By the Court.—The decision of the court of appeals is affirmed.
[1] State v. Lindsey A.F., 2002 WI App 223, 257 Wis. 2d 650, 653 N.W.2d 116 (affirming orders of the circuit court for Dane County, Michael N. Nowakowski, Judge).
[2] All subsequent references to the Wisconsin Statutes are to the 1999‑2000 version unless otherwise indicated.
[3] Although we are affirming the court of appeals decision, we note that there is a difference in rationale. This difference occurs because in the court of appeals the State argued that the circuit court lacked authority to dismiss‑and‑refer under Wis. Stat. § 938.21(7) without the district attorney's consent. However, before this court, the State changed its argument and primarily asserts that the circuit court's authority to dismiss‑and‑refer under Wis. Stat. § 938.21(7) applies only to petitions filed against juveniles in custody and only at the time of the custody review hearing.
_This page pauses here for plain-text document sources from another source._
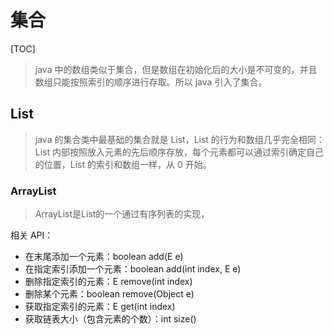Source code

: # 集合

[TOC]

> java 中的数组类似于集合，但是数组在初始化后的大小是不可变的，并且数组只能按照索引的顺序进行存取。所以 java 引入了集合。

## List

> java 的集合类中最基础的集合就是 List，List 的行为和数组几乎完全相同：List 内部按照放入元素的先后顺序存放，每个元素都可以通过索引确定自己的位置，List 的索引和数组一样，从 0 开始。

### ArrayList

>ArrayList是List的一个通过有序列表的实现，

相关 API：

- 在末尾添加一个元素：boolean add(E e)
- 在指定索引添加一个元素：boolean add(int index, E e)
- 删除指定索引的元素：E remove(int index)
- 删除某个元素：boolean remove(Object e)
- 获取指定索引的元素：E get(int index)
- 获取链表大小（包含元素的个数）：int size()
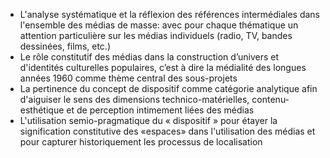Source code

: - L'analyse systématique et la réflexion des références intermédiales dans l'ensemble des médias de masse: avec pour chaque thématique un attention particulière sur les médias individuels (radio, TV, bandes dessinées, films, etc.)
- Le rôle constitutif des médias dans la construction d’univers et d'identités culturelles populaires,  c’est à dire la médialité des longues années 1960 comme thème central des sous-projets
- La pertinence du concept de dispositif comme catégorie analytique afin d'aiguiser le sens des dimensions technico-matérielles, contenu-esthétique et de perception intimement liées des médias
- L'utilisation semio-pragmatique du « dispositif » pour étayer la signification constitutive des «espaces» dans l'utilisation des médias et pour capturer historiquement les processus de localisation

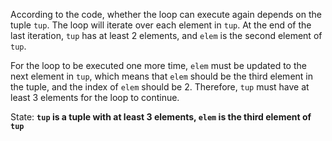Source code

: According to the code, whether the loop can execute again depends on the tuple `tup`. The loop will iterate over each element in `tup`. At the end of the last iteration, `tup` has at least 2 elements, and `elem` is the second element of `tup`. 

For the loop to be executed one more time, `elem` must be updated to the next element in `tup`, which means that `elem` should be the third element in the tuple, and the index of `elem` should be 2. Therefore, `tup` must have at least 3 elements for the loop to continue.

State: **`tup` is a tuple with at least 3 elements, `elem` is the third element of `tup`**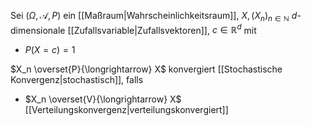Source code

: Sei $(\Omega, \mathcal{A}, P)$ ein [[Maßraum|Wahrscheinlichkeitsraum]], $X, (X_n)_{n \in \mathbb{N}}$ $d$-dimensionale [[Zufallsvariable|Zufallsvektoren]], $c \in \mathbb{R}^d$ mit
- $P(X = c) = 1$

$X_n \overset{P}{\longrightarrow} X$ konvergiert [[Stochastische Konvergenz|stochastisch]], falls
- $X_n \overset{V}{\longrightarrow} X$ [[Verteilungskonvergenz|verteilungskonvergiert]]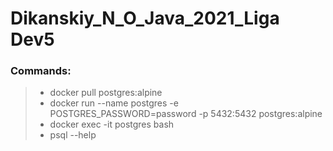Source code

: # Dikanskiy_N_O_Java_2021_Liga Dev5

### Commands:
> * docker pull postgres:alpine
> * docker run --name postgres -e POSTGRES_PASSWORD=password -p 5432:5432 postgres:alpine
> * docker exec -it postgres bash
> * psql --help
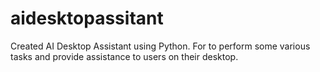 # aidesktopassitant
Created AI Desktop Assistant using Python. 
For to perform some various tasks and provide assistance to users on their desktop.
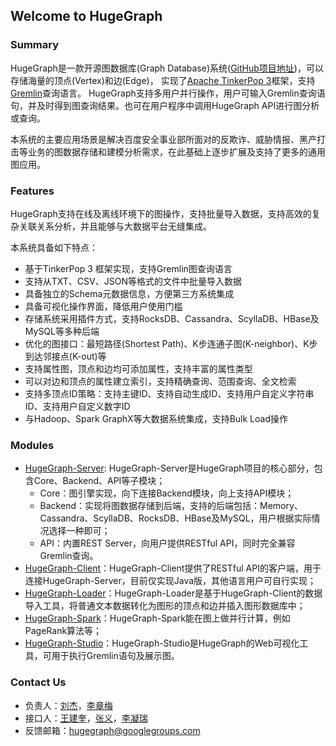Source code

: ## Welcome to HugeGraph

### Summary

HugeGraph是一款开源图数据库(Graph Database)系统([GitHub项目地址](https://github.com/hugegraph/hugegraph))，可以存储海量的顶点(Vertex)和边(Edge)，
实现了[Apache TinkerPop 3](https://tinkerpop.apache.org)框架，支持[Gremlin](https://tinkerpop.apache.org/gremlin.html)查询语言。
HugeGraph支持多用户并行操作，用户可输入Gremlin查询语句，并及时得到图查询结果。也可在用户程序中调用HugeGraph API进行图分析或查询。

本系统的主要应用场景是解决百度安全事业部所面对的反欺诈、威胁情报、黑产打击等业务的图数据存储和建模分析需求，在此基础上逐步扩展及支持了更多的通用图应用。

### Features

HugeGraph支持在线及离线环境下的图操作，支持批量导入数据，支持高效的复杂关联关系分析，并且能够与大数据平台无缝集成。

本系统具备如下特点：  

- 基于TinkerPop 3 框架实现，支持Gremlin图查询语言
- 支持从TXT、CSV、JSON等格式的文件中批量导入数据
- 具备独立的Schema元数据信息，方便第三方系统集成
- 具备可视化操作界面，降低用户使用门槛
- 存储系统采用插件方式，支持RocksDB、Cassandra、ScyllaDB、HBase及MySQL等多种后端
- 优化的图接口：最短路径(Shortest Path)、K步连通子图(K-neighbor)、K步到达邻接点(K-out)等
- 支持属性图，顶点和边均可添加属性，支持丰富的属性类型
- 可以对边和顶点的属性建立索引，支持精确查询、范围查询、全文检索
- 支持多顶点ID策略：支持主键ID、支持自动生成ID、支持用户自定义字符串ID、支持用户自定义数字ID
- 与Hadoop、Spark GraphX等大数据系统集成，支持Bulk Load操作

### Modules

- [HugeGraph-Server](quickstart/hugegraph-server.md): HugeGraph-Server是HugeGraph项目的核心部分，包含Core、Backend、API等子模块；
  - Core：图引擎实现，向下连接Backend模块，向上支持API模块；
  - Backend：实现将图数据存储到后端，支持的后端包括：Memory、Cassandra、ScyllaDB、RocksDB、HBase及MySQL，用户根据实际情况选择一种即可；
  - API：内置REST Server，向用户提供RESTful API，同时完全兼容Gremlin查询。
- [HugeGraph-Client](quickstart/hugegraph-client.md)：HugeGraph-Client提供了RESTful API的客户端，用于连接HugeGraph-Server，目前仅实现Java版，其他语言用户可自行实现；
- [HugeGraph-Loader](quickstart/hugegraph-loader.md)：HugeGraph-Loader是基于HugeGraph-Client的数据导入工具，将普通文本数据转化为图形的顶点和边并插入图形数据库中；
- [HugeGraph-Spark](quickstart/hugegraph-spark.md)：HugeGraph-Spark能在图上做并行计算，例如PageRank算法等；
- [HugeGraph-Studio](quickstart/hugegraph-studio.md)：HugeGraph-Studio是HugeGraph的Web可视化工具，可用于执行Gremlin语句及展示图。

### Contact Us

- 负责人：[刘杰]()，[李章梅](https://github.com/javeme)
- 接口人：[王建奎](https://github.com/Jerrick)，[张义](https://github.com/zhoney)，[李凝瑞](https://github.com/Linary)
- 反馈邮箱：[hugegraph@googlegroups.com](mailto:hugegraph@googlegroups.com)
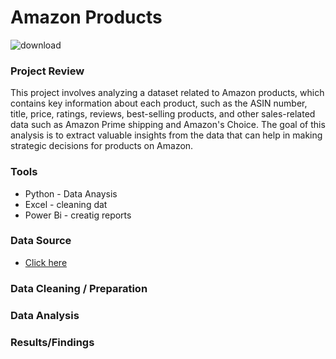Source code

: # Amazon Products

![download](https://github.com/user-attachments/assets/8fc29671-d89f-4eb9-bfba-d50ebb232a22)

### Project Review 
This project involves analyzing a dataset related to Amazon products, which contains key information about each product, such as the ASIN number, title, price, ratings, reviews, best-selling products, and other sales-related data such as Amazon Prime shipping and Amazon's Choice. The goal of this analysis is to extract valuable insights from the data that can help in making strategic decisions for products on Amazon.

### Tools 
- Python - Data Anaysis
- Excel - cleaning dat
- Power Bi - creatig reports

### Data Source 
- [Click here](https://www.kaggle.com/mohammedalsubaie)
### Data Cleaning / Preparation
### Data Analysis
### Results/Findings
[4] Wisconsin Stat. ch. 938.
[5] We decide the issues presented even though the case is moot. While the appeal was pending in the court of appeals, Lindsey A.F. violated the terms of the deferred prosecution agreement and the case was returned to court for prosecution. Thus, this decision will have no practical effect on Lindsey A.F.'s case. As a general rule, this court will not consider an issue which will not have any practical effect upon an existing controversy. State v. Leitner, 2002 WI 77, ¶13, 253 Wis. 2d 449, 646 N.W.2d 341 (citing State ex rel. La Crosse Tribune v. Circuit Court for La Crosse Co., 15 Wis. 2d 220, 228, 340 N.W.2d 460 (1983)). However, moot cases may be decided in a variety of circumstances, including where the issues are of great public importance or should be resolved to avoid future uncertainty. Leitner, 253 Wis. 2d 449, ¶14. This case falls within these exceptions to the general mootness rule, and thus, we reach the merits of the present case.
[6] Wisconsin Stat. § 938.21(7) refers to the ability of a court to order a "petition" dismissed. The present case arises in the context of a delinquency petition. Thus, the holding is confined to the applicability of § 938.21(7) to delinquency petitions.
[7] Wisconsin Stat. § 938.21 provides, in relevant part:
(1) Hearing; when held.
(a) If a juvenile who has been taken into custody is not released under s. 938.20, a hearing to determine whether the juvenile shall continue to be held in custody under the criteria of ss. 938.205 to 938.209 (1) shall be conducted by the judge or juvenile court commissioner within 24 hours after the end of the day that the decision to hold the juvenile was made, excluding Saturdays, Sundays and legal holidays.